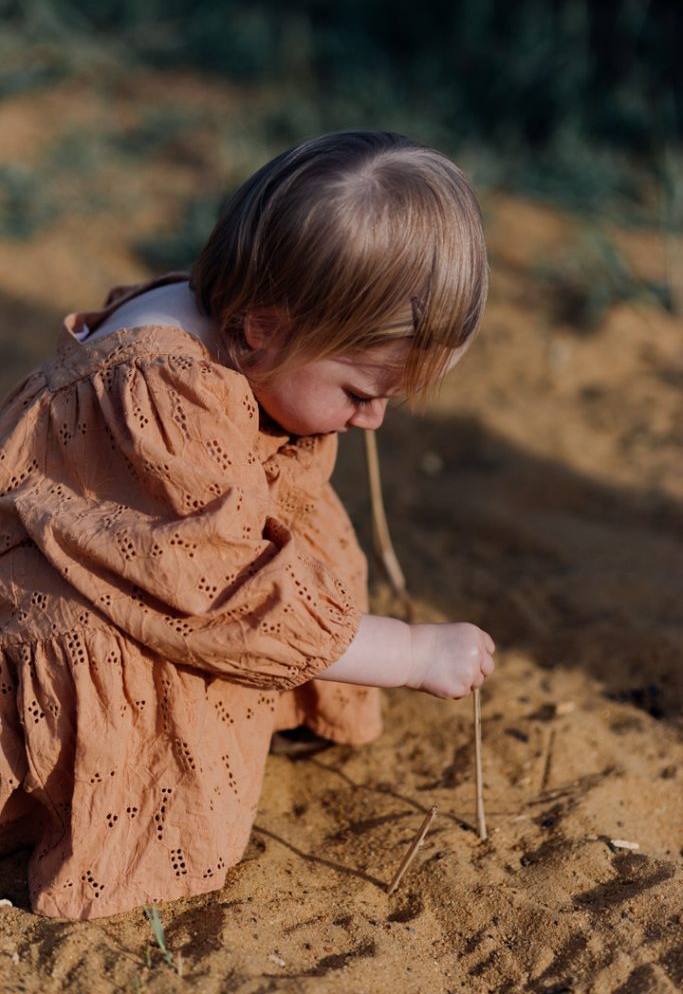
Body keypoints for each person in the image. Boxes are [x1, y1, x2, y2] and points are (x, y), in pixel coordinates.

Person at [0, 130, 495, 919]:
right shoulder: (163, 395)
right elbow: (222, 592)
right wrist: (405, 651)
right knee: (140, 660)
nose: (369, 423)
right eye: (359, 393)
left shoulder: (224, 322)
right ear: (262, 329)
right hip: (92, 608)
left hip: (168, 572)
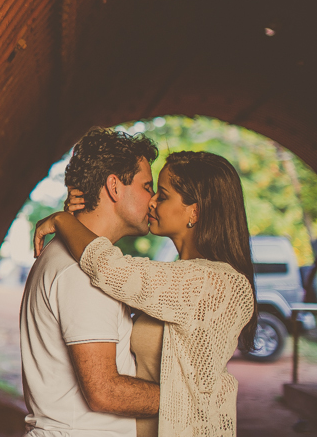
==*==
▶ [Required action]
Repeat each record exactly, with the pictures left out.

▶ [Response to this task]
Body keypoints for each person in the image. Boxes are [x1, y1, x2, y2] and points are (x, y), in pixel coordinates.

Person at [0, 130, 495, 919]:
right shoulder: (163, 395)
right elbow: (222, 592)
right wrist: (405, 651)
right knee: (140, 660)
nose: (369, 423)
right eye: (359, 393)
left shoulder: (224, 322)
right ear: (262, 329)
right hip: (92, 608)
left hip: (168, 572)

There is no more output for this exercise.